[Plain-text engineering files]
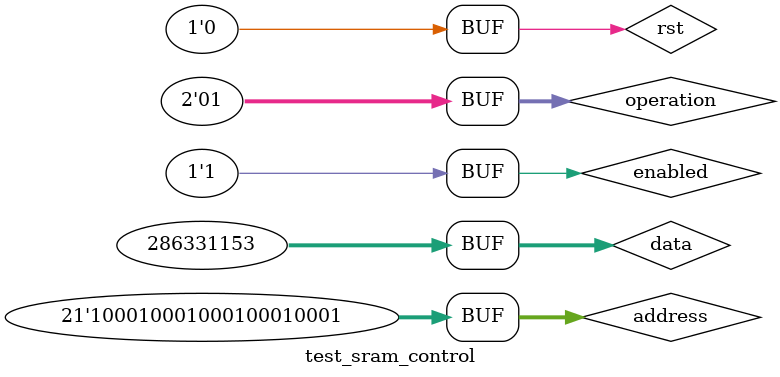
<source format=sv>
`timescale 1ns / 1ns


module test_sram_control;

wire clk_50M, clk_11M0592;

reg rst;
reg enabled;
reg[1:0]  operation;
reg[31:0] data;
reg[20:0] address;
wire[31:0] result;

wire[31:0] ram1_data; //BaseRAM数据，低8位与CPLD串口控制器共享
wire[19:0] ram1_addr; //BaseRAM地址
wire ram1_ce_n;       //BaseRAM片选，低有效
wire ram1_oe_n;       //BaseRAM读使能，低有效
wire ram1_we_n;       //BaseRAM写使能，低有效
wire[3:0] ram1_be_n;  //BaseRAM字节使能，低有效。如果不使用字节使能，请保持为0

wire[31:0] ram2_data; //BaseRAM数据，低8位与CPLD串口控制器共享
wire[19:0] ram2_addr; //BaseRAM地址
wire ram2_ce_n;       //BaseRAM片选，低有效
wire ram2_oe_n;       //BaseRAM读使能，低有效
wire ram2_we_n;       //BaseRAM写使能，低有效
wire[3:0] ram2_be_n;  //BaseRAM字节使能，低有效。如果不使用字节使能，请保持为0

initial begin
    rst = 1;
    enabled = 1;
    #20;
    rst  = 0;
    operation = 2'b10;
    address   = 21'h111111;
    data = 32'h88888888;
    #20;
    operation = 2'b00;
    #20 ;
    rst  = 0;
    operation = 2'b10;
    address   = 21'h011111;
    data = 32'h11111111;
    #40;
    operation = 2'b01;
    address   = 21'h011111;
    #40 ;   
    operation = 2'b01;
    address   = 21'h111111;

end


clock osc(
    .clk_11M0592(clk_11M0592),
    .clk_50M    (clk_50M)
);


SRAMControl sram_control(
            .clk(clk_50M),
            .rst(rst),
            .enabled_i(enabled),
            .op_i(operation),
            .data_i(data), 
            .addr_i(address),
            .result_o(result), 
    // control signal to sram
            .ram1_data(ram1_data),
            .ram1_addr(ram1_addr),
            .ram1_ce_o(ram1_ce_n),
            .ram1_oe_o(ram1_oe_n),
            .ram1_we_o(ram1_we_n),
            .ram1_be(ram1_be_n),
            .ram2_data(ram2_data),
            .ram2_addr(ram2_addr),
            .ram2_ce_o(ram2_ce_n),
            .ram2_oe_o(ram2_oe_n),
            .ram2_we_o(ram2_we_n),
            .ram2_be(ram2_be_n)
    );

sram_model base1(/*autoinst*/
            .DataIO(ram1_data[15:0]),
            .Address(ram1_addr[19:0]),
            .OE_n(ram1_oe_n),
            .CE_n(ram1_ce_n),
            .WE_n(ram1_we_n),
            .LB_n(ram1_be_n[0]),
            .UB_n(ram1_be_n[1])
            );
sram_model base2(/*autoinst*/
            .DataIO(ram1_data[31:16]),
            .Address(ram1_addr[19:0]),
            .OE_n(ram1_oe_n),
            .CE_n(ram1_ce_n),
            .WE_n(ram1_we_n),
            .LB_n(ram1_be_n[2]),
            .UB_n(ram1_be_n[3])
            );
sram_model base3(/*autoinst*/
                        .DataIO(ram2_data[15:0]),
                        .Address(ram2_addr[19:0]),
                        .OE_n(ram2_oe_n),
                        .CE_n(ram2_ce_n),
                        .WE_n(ram2_we_n),
                        .LB_n(ram2_be_n[0]),
                        .UB_n(ram2_be_n[1])
                        );
                        
sram_model base4(/*autoinst*/
            .DataIO(ram2_data[31:16]),
            .Address(ram2_addr[19:0]),
            .OE_n(ram2_oe_n),
            .CE_n(ram2_ce_n),
            .WE_n(ram2_we_n),
            .LB_n(ram2_be_n[2]),
            .UB_n(ram2_be_n[3])
            );


endmodule
</source>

→ **Exercise brief**:
State the number of lines above that contain "enabled". Write nothing besides it.

→ **Task response**:
3